● PROBLEM DETAILS
Write every record out again exactly, and keep images out of it.

═══ DATA

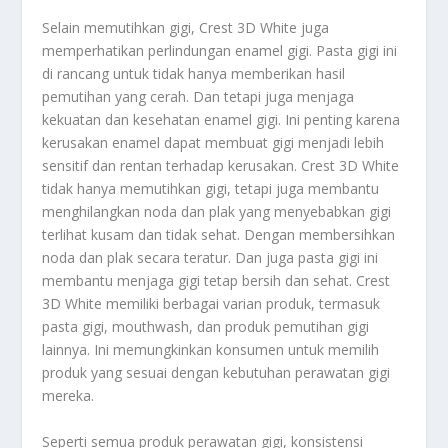
Selain memutihkan gigi, Crest 3D White juga
memperhatikan perlindungan enamel gigi. Pasta gigi ini
di rancang untuk tidak hanya memberikan hasil
pemutihan yang cerah. Dan tetapi juga menjaga
kekuatan dan kesehatan enamel gigi. Ini penting karena
kerusakan enamel dapat membuat gigi menjadi lebih
sensitif dan rentan terhadap kerusakan. Crest 3D White
tidak hanya memutihkan gigi, tetapi juga membantu
menghilangkan noda dan plak yang menyebabkan gigi
terlihat kusam dan tidak sehat. Dengan membersihkan
noda dan plak secara teratur. Dan juga pasta gigi ini
membantu menjaga gigi tetap bersih dan sehat. Crest
3D White memiliki berbagai varian produk, termasuk
pasta gigi, mouthwash, dan produk pemutihan gigi
lainnya. Ini memungkinkan konsumen untuk memilih
produk yang sesuai dengan kebutuhan perawatan gigi
mereka.
Seperti semua produk perawatan gigi, konsistensi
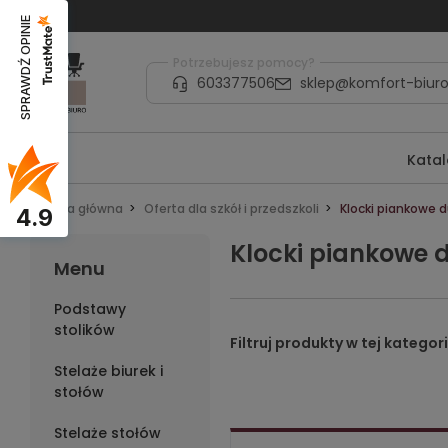
SPRAWDŹ OPINIE
Potrzebujesz pomocy?
603377506
sklep@komfort-biuro
Kata
Strona główna
Oferta dla szkół i przedszkoli
Klocki piankowe d
4.9
Klocki piankowe d
Menu
Podstawy
stolików
Stelaże biurek i
stołów
Stelaże stołów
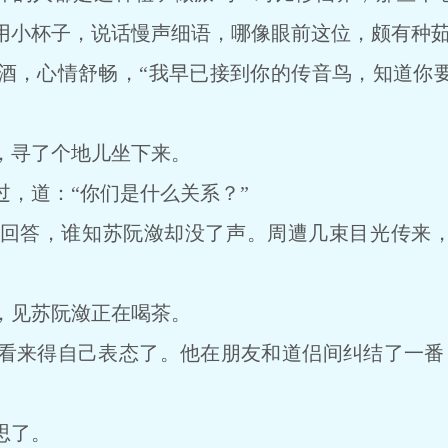
用小杯子，说话慢声细语，哪像眼前这位，颇有种
，心情舒畅，“我早已接到你的传音鸟，知道你要
寻了个地儿坐下来。
道：“你们是什么关系？”
答，谁知苏阮潋却没了声。周遭几束目光传来，
见苏阮潋正在喝茶。
来得自己表态了。他在朋友和道侣间纠结了一番，
思了。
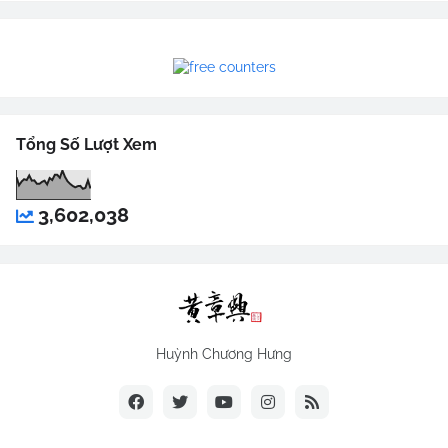
Tổng Số Lượt Xem
3,602,038
Huỳnh Chương Hưng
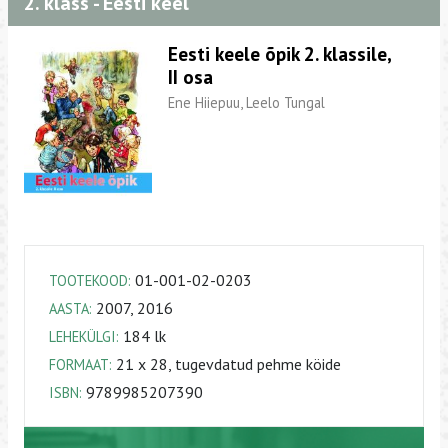
2. klass - Eesti keel
Eesti keele õpik 2. klassile,
II osa
Ene Hiiepuu, Leelo Tungal
01-001-02-0203
TOOTEKOOD:
2007, 2016
AASTA:
184 lk
LEHEKÜLGI:
21 х 28, tugevdatud pehme köide
FORMAAT:
9789985207390
ISBN:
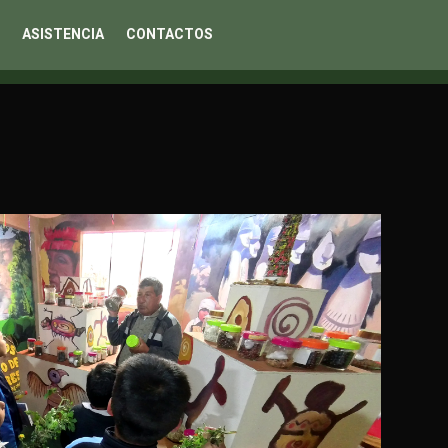
ASISTENCIA
CONTACTOS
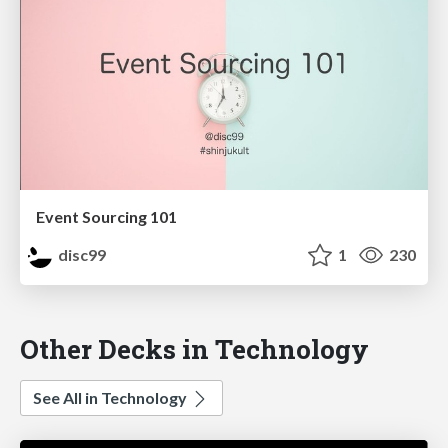
Event Sourcing 101
disc99
1
230
Other Decks in Technology
See All in Technology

══════

● PROBLEM SOLUTION
Selain memutihkan gigi, Crest 3D White juga
memperhatikan perlindungan enamel gigi. Pasta gigi ini
di rancang untuk tidak hanya memberikan hasil
pemutihan yang cerah. Dan tetapi juga menjaga
kekuatan dan kesehatan enamel gigi. Ini penting karena
kerusakan enamel dapat membuat gigi menjadi lebih
sensitif dan rentan terhadap kerusakan. Crest 3D White
tidak hanya memutihkan gigi, tetapi juga membantu
menghilangkan noda dan plak yang menyebabkan gigi
terlihat kusam dan tidak sehat. Dengan membersihkan
noda dan plak secara teratur. Dan juga pasta gigi ini
membantu menjaga gigi tetap bersih dan sehat. Crest
3D White memiliki berbagai varian produk, termasuk
pasta gigi, mouthwash, dan produk pemutihan gigi
lainnya. Ini memungkinkan konsumen untuk memilih
produk yang sesuai dengan kebutuhan perawatan gigi
mereka.
Seperti semua produk perawatan gigi, konsistensi
SPRAWDŹ OPINIE
Potrzebujesz pomocy?
603377506
sklep@komfort-biuro
Kata
Strona główna
Oferta dla szkół i przedszkoli
Klocki piankowe d
4.9
Klocki piankowe d
Menu
Podstawy
stolików
Stelaże biurek i
stołów
Stelaże stołów
用小杯子，说话慢声细语，哪像眼前这位，颇有种
，心情舒畅，“我早已接到你的传音鸟，知道你要
寻了个地儿坐下来。
道：“你们是什么关系？”
答，谁知苏阮潋却没了声。周遭几束目光传来，
见苏阮潋正在喝茶。
来得自己表态了。他在朋友和道侣间纠结了一番，
思了。
Tổng Số Lượt Xem
3,602,038
Huỳnh Chương Hưng
2. klass - Eesti keel
Eesti keele õpik 2. klassile,
II osa
Ene Hiiepuu, Leelo Tungal
01-001-02-0203
TOOTEKOOD:
2007, 2016
AASTA:
184 lk
LEHEKÜLGI:
21 х 28, tugevdatud pehme köide
FORMAAT:
9789985207390
ISBN:
ASISTENCIA
CONTACTOS
Event Sourcing 101
disc99
1
230
Other Decks in Technology
See All in Technology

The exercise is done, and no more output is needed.